Re: [PATCH next] io_uring: fix task hung in io_uring_setup

From: Stefano Garzarella
Date: Mon Sep 07 2020 - 04:43:39 EST


On Thu, Sep 03, 2020 at 09:21:19PM +0800, Hillf Danton wrote:
>
> The smart syzbot found the following issue:
>
> INFO: task syz-executor047:6853 blocked for more than 143 seconds.
> Not tainted 5.9.0-rc3-next-20200902-syzkaller #0
> "echo 0 > /proc/sys/kernel/hung_task_timeout_secs" disables this message.
> task:syz-executor047 state:D stack:28104 pid: 6853 ppid: 6847 flags:0x00004000
> Call Trace:
> context_switch kernel/sched/core.c:3777 [inline]
> __schedule+0xea9/0x2230 kernel/sched/core.c:4526
> schedule+0xd0/0x2a0 kernel/sched/core.c:4601
> schedule_timeout+0x1d8/0x250 kernel/time/timer.c:1855
> do_wait_for_common kernel/sched/completion.c:85 [inline]
> __wait_for_common kernel/sched/completion.c:106 [inline]
> wait_for_common kernel/sched/completion.c:117 [inline]
> wait_for_completion+0x163/0x260 kernel/sched/completion.c:138
> io_sq_thread_stop fs/io_uring.c:6906 [inline]
> io_finish_async fs/io_uring.c:6920 [inline]
> io_sq_offload_create fs/io_uring.c:7595 [inline]
> io_uring_create fs/io_uring.c:8671 [inline]
> io_uring_setup+0x1495/0x29a0 fs/io_uring.c:8744
> do_syscall_64+0x2d/0x70 arch/x86/entry/common.c:46
> entry_SYSCALL_64_after_hwframe+0x44/0xa9
>
> because the sqo_thread kthread is created in io_sq_offload_create() without
> being waked up.

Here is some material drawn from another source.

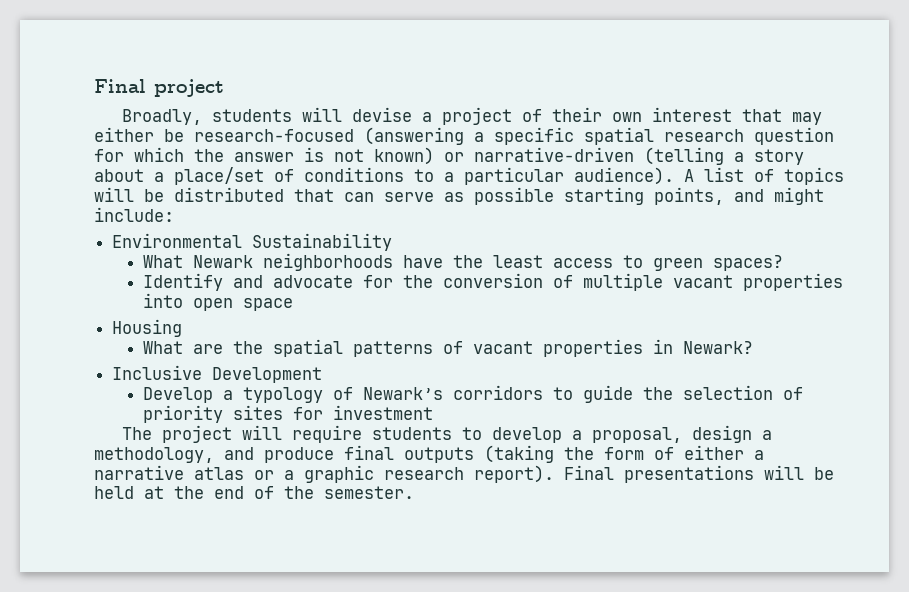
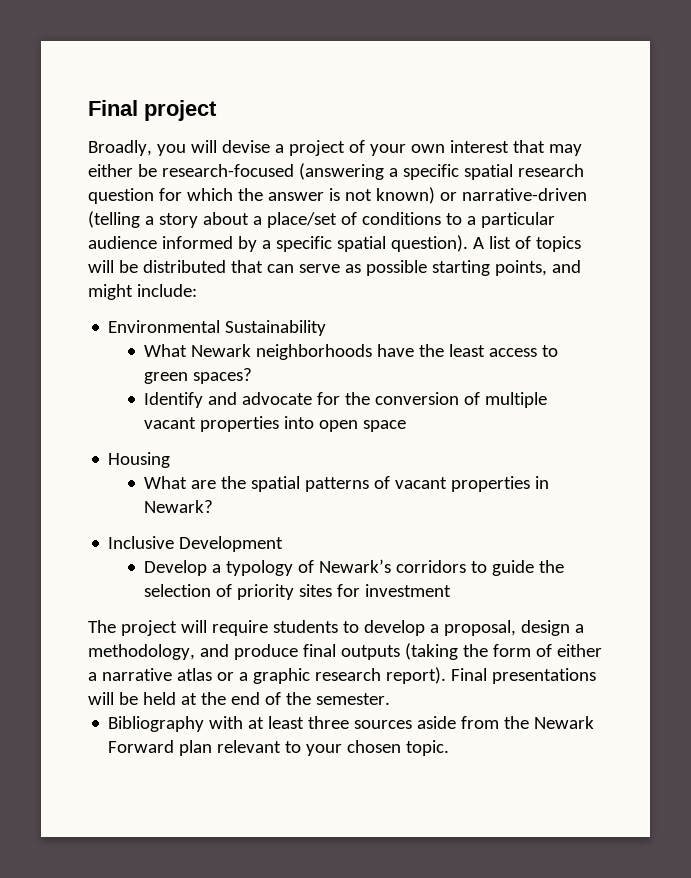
[211,109,292,122] students -> [156,144,186,156] you
[551,107,602,122] their -> [369,144,406,156] your
[574,167,674,185] audience). -> [88,235,468,252] audience informed by a specific spatial question).
(414, 492) none -> [108,716,595,732] [108,740,450,756] // Bibliography with at least three sources aside from the Newark Forward plan relevant to your chosen topic.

Then in the error branch of that function we will wait for
> the sqo kthread that never runs. It's fixed by waking it up before waiting.
>
> Reported-by: syzbot+107dd59d1efcaf3ffca4@xxxxxxxxxxxxxxxxxxxxxxxxx
> Fixes: dfe127799f8e ("io_uring: allow disabling rings during the creation")
> Cc: Stefano Garzarella <sgarzare@xxxxxxxxxx>
> Cc: Kees Cook <keescook@xxxxxxxxxxxx>
> Signed-off-by: Hillf Danton <hdanton@xxxxxxxx>
> ---
>
> --- a/fs/io_uring.c
> +++ b/fs/io_uring.c
> @@ -6903,6 +6903,13 @@ static int io_sqe_files_unregister(struc
> static void io_sq_thread_stop(struct io_ring_ctx *ctx)
> {
> if (ctx->sqo_thread) {
> + /*
> + * We may arrive here from the error branch in
> + * io_sq_offload_create() where the kthread is created without
> + * being waked up, thus wake it up now to make sure the wait will
> + * complete.
> + */
> + wake_up_process(ctx->sqo_thread);
> wait_for_completion(&ctx->sq_thread_comp);
> /*
> * The park is a bit of a work-around, without it we get
> --
>

Thanks for fixing this issue!
Jens already queued this, but just for recording:

Reviewed-by: Stefano Garzarella <sgarzare@xxxxxxxxxx>


Thanks,
Stefano